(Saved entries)
*** Begin section ***

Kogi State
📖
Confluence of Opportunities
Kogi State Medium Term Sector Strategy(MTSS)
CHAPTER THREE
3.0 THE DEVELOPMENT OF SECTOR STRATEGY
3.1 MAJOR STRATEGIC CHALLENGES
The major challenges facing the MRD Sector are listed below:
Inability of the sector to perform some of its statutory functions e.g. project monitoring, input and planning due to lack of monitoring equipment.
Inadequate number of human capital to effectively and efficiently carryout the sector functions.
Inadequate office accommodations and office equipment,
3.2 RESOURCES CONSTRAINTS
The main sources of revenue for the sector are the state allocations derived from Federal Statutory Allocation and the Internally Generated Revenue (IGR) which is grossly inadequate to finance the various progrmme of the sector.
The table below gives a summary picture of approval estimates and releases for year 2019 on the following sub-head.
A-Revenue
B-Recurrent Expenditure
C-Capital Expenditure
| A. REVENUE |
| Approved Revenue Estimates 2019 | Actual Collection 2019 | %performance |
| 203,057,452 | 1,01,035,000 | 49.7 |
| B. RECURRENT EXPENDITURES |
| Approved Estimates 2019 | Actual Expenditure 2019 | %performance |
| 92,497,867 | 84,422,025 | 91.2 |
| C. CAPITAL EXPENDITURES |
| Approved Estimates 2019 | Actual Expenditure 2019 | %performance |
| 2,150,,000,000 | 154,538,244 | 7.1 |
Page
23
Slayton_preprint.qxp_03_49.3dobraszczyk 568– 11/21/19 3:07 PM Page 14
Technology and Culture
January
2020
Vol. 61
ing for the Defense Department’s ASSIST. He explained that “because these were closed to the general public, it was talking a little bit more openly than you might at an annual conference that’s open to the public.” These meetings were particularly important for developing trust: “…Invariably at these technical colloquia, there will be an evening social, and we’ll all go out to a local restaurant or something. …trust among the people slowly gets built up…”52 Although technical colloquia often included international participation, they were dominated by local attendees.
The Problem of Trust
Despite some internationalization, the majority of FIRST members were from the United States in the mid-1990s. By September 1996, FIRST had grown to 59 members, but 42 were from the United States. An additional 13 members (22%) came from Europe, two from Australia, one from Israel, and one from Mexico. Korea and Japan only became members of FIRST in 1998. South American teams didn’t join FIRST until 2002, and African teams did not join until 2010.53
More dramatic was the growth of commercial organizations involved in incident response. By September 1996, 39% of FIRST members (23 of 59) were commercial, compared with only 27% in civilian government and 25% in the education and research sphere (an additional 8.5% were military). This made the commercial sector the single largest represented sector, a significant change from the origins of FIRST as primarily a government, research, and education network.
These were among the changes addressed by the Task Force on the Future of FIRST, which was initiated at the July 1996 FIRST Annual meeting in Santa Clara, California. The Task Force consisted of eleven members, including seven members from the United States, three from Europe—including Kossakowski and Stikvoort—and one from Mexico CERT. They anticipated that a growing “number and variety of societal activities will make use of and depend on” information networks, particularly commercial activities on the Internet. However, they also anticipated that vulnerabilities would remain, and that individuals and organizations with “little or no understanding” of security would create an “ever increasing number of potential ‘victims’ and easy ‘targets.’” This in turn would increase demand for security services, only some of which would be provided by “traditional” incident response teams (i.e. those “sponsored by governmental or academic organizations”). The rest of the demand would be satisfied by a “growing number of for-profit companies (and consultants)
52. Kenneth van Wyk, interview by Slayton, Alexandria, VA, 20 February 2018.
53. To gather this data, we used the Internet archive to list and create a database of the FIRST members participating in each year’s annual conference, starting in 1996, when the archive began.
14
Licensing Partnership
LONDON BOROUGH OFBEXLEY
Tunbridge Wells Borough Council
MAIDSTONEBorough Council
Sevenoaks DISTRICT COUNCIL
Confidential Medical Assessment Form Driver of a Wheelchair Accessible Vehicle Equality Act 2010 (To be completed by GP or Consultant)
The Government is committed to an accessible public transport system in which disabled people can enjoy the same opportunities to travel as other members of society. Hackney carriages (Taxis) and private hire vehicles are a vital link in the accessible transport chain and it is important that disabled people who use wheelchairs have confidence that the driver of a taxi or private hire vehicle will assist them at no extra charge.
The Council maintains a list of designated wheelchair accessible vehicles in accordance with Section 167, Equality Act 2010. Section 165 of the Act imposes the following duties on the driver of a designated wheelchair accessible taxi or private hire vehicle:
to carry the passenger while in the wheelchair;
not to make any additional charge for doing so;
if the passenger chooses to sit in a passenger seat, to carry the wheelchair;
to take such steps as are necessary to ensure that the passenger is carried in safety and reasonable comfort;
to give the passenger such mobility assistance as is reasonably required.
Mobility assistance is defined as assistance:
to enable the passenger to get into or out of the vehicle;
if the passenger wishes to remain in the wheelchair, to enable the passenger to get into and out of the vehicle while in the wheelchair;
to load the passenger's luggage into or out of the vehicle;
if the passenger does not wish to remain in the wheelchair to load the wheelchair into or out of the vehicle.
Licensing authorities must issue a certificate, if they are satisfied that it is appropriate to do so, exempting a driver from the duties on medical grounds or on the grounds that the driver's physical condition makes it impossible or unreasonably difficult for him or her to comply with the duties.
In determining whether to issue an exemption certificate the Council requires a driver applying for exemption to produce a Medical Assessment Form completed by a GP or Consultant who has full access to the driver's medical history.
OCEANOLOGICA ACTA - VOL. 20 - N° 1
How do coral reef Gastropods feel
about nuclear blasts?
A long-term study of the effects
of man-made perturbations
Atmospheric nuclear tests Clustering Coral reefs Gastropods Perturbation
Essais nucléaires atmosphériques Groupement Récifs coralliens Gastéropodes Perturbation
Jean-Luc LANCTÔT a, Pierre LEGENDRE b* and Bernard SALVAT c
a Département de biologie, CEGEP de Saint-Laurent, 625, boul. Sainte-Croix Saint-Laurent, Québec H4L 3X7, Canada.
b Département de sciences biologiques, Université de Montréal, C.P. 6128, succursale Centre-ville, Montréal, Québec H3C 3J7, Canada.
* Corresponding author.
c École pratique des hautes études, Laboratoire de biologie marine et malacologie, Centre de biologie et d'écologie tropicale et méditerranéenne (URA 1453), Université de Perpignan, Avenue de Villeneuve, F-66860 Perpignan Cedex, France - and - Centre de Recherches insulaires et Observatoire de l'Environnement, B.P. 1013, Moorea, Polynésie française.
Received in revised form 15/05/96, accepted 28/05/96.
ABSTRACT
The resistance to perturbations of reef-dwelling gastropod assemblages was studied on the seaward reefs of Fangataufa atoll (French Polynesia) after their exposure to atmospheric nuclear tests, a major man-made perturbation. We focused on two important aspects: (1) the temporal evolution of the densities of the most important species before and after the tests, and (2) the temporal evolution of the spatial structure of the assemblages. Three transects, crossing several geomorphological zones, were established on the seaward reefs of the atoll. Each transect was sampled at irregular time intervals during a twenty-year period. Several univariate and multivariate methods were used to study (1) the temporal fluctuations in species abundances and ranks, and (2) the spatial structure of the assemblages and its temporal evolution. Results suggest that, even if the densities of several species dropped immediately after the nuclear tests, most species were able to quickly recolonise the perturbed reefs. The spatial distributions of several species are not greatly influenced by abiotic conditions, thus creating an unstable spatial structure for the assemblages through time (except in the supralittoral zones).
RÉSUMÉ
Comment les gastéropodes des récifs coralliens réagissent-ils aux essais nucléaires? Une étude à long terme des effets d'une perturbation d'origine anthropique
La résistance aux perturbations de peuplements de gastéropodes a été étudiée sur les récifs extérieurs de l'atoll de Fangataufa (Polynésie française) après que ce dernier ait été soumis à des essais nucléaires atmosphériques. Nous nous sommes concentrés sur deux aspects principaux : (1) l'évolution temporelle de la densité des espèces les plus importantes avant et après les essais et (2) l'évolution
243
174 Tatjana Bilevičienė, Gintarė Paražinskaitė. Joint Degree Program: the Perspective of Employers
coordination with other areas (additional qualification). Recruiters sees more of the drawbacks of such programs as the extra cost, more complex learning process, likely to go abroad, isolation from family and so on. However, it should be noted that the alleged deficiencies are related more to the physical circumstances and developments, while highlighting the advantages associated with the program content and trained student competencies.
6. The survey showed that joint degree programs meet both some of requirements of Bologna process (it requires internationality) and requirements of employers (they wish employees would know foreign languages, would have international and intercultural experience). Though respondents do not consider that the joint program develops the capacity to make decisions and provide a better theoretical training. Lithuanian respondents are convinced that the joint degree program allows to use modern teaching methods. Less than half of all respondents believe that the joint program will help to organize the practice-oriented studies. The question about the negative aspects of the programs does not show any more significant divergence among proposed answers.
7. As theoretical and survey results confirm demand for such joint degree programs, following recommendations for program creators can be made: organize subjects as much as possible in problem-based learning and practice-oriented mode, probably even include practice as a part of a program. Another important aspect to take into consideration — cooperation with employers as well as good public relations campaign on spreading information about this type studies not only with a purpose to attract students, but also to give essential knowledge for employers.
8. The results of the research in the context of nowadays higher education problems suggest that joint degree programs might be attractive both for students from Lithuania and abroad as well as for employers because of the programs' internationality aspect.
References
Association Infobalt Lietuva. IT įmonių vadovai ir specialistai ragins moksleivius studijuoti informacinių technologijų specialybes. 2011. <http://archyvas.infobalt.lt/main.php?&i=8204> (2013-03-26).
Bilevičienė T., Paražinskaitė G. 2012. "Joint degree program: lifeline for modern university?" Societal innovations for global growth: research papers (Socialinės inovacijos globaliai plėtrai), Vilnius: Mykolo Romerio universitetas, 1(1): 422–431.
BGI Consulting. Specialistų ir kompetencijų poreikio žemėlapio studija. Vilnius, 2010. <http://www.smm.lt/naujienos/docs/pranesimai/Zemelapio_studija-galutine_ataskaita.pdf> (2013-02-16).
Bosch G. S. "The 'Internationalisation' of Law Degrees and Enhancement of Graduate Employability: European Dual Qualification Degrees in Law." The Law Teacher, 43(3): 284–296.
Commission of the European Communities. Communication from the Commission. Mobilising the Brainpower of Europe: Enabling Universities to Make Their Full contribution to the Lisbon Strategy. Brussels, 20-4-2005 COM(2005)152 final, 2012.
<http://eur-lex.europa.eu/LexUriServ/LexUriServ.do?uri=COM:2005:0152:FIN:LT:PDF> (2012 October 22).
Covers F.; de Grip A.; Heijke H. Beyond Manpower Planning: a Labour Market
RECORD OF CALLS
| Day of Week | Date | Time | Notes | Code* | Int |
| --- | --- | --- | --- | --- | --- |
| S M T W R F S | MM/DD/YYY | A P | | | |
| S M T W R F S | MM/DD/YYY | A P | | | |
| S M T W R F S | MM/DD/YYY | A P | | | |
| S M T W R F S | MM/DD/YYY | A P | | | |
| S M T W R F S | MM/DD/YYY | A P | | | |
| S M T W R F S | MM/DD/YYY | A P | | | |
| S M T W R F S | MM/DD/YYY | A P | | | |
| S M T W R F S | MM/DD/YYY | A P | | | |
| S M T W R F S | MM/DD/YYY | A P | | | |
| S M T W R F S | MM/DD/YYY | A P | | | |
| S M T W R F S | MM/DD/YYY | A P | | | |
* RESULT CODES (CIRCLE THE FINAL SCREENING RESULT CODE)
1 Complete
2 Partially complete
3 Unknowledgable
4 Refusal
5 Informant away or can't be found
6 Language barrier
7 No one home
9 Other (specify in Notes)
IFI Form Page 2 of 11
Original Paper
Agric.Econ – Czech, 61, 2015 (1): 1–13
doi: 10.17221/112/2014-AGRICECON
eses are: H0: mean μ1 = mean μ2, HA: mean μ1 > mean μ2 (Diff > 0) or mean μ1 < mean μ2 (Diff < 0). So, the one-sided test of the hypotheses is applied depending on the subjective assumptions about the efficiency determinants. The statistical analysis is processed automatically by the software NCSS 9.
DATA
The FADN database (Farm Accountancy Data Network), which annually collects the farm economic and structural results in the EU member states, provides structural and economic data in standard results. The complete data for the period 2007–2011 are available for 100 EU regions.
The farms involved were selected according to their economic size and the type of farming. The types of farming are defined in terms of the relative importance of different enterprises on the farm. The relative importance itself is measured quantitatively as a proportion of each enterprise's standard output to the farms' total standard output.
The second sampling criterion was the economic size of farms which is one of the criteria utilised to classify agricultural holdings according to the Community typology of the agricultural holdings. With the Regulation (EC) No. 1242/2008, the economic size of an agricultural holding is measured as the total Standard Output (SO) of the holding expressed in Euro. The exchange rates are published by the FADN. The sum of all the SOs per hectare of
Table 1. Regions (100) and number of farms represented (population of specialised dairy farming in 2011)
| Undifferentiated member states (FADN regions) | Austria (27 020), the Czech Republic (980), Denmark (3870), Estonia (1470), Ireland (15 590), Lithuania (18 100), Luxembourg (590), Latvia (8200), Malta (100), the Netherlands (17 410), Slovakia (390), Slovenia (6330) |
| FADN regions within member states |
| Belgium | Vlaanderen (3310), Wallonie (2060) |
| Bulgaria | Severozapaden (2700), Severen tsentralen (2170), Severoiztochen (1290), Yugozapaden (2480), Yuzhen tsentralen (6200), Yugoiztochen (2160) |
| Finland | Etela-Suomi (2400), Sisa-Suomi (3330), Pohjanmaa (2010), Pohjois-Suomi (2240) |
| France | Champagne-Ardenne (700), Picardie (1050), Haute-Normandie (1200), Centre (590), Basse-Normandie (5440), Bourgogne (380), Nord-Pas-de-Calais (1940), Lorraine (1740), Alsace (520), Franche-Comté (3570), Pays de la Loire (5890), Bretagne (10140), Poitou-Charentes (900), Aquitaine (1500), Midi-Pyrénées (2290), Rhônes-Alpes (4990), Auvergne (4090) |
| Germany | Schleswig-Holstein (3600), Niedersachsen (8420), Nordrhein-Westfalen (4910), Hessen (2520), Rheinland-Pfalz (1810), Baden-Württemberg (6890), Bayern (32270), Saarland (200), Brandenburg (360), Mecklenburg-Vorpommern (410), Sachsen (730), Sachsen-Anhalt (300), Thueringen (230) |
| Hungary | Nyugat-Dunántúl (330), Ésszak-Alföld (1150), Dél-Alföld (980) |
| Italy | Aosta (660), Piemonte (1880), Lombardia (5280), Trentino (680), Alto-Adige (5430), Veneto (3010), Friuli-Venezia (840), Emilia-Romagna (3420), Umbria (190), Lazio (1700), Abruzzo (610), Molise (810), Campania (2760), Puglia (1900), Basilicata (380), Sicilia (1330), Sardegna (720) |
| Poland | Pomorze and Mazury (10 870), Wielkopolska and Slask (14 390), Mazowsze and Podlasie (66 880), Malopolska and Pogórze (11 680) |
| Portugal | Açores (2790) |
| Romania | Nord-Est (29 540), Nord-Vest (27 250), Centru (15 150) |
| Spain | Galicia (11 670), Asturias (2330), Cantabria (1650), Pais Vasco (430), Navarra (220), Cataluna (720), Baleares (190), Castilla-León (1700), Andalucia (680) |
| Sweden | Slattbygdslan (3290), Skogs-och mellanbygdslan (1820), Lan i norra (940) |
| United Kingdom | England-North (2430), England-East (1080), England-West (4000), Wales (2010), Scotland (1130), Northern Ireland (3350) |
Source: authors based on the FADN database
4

*** End section ***

## YOUR INSTRUCTIONS
When the line with "Slovenia (6330) |" is reached in the data above, begin copying, and stop after the line with "Pohjois-Suomi (2240) |"; copy each line exactly, both ends included.

## TASK SOLUTION
| Undifferentiated member states (FADN regions) | Austria (27 020), the Czech Republic (980), Denmark (3870), Estonia (1470), Ireland (15 590), Lithuania (18 100), Luxembourg (590), Latvia (8200), Malta (100), the Netherlands (17 410), Slovakia (390), Slovenia (6330) |
| FADN regions within member states |
| Belgium | Vlaanderen (3310), Wallonie (2060) |
| Bulgaria | Severozapaden (2700), Severen tsentralen (2170), Severoiztochen (1290), Yugozapaden (2480), Yuzhen tsentralen (6200), Yugoiztochen (2160) |
| Finland | Etela-Suomi (2400), Sisa-Suomi (3330), Pohjanmaa (2010), Pohjois-Suomi (2240) |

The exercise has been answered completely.